_Goal of the exercise_:
Filter the lines below, keeping each one that holds "this".

***** Material to process *****

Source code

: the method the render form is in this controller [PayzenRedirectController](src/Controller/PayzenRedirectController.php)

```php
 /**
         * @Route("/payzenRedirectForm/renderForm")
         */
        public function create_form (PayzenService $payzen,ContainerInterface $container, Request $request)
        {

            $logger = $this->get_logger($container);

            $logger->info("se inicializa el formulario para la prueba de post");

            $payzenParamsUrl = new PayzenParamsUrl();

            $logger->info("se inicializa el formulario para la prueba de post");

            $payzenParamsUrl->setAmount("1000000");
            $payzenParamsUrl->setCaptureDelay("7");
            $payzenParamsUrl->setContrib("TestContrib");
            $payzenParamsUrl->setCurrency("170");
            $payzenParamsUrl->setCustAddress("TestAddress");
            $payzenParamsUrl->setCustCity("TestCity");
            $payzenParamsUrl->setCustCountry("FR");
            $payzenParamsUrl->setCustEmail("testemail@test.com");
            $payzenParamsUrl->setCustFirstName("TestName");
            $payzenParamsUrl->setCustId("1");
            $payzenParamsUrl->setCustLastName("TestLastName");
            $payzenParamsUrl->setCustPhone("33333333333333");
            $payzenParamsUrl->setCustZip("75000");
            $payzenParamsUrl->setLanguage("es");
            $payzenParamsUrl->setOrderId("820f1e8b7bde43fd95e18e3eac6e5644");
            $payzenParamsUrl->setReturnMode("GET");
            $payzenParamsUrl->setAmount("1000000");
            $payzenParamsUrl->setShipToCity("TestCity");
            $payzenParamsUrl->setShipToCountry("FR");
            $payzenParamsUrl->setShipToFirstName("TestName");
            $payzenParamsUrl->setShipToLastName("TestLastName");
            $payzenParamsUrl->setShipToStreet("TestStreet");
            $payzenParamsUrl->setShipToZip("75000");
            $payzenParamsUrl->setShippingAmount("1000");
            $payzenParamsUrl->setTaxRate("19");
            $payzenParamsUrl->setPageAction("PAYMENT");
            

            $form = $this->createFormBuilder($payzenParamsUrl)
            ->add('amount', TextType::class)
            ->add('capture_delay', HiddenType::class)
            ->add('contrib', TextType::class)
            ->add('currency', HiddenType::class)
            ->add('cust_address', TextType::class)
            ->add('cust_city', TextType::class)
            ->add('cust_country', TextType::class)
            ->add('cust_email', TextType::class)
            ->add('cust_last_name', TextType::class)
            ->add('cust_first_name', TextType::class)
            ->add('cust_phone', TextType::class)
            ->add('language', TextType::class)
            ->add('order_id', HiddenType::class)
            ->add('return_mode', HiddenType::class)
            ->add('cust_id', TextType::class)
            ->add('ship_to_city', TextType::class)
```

*****

_Exercise response_:
: the method the render form is in this controller [PayzenRedirectController](src/Controller/PayzenRedirectController.php)
            $logger = $this->get_logger($container);
            $form = $this->createFormBuilder($payzenParamsUrl)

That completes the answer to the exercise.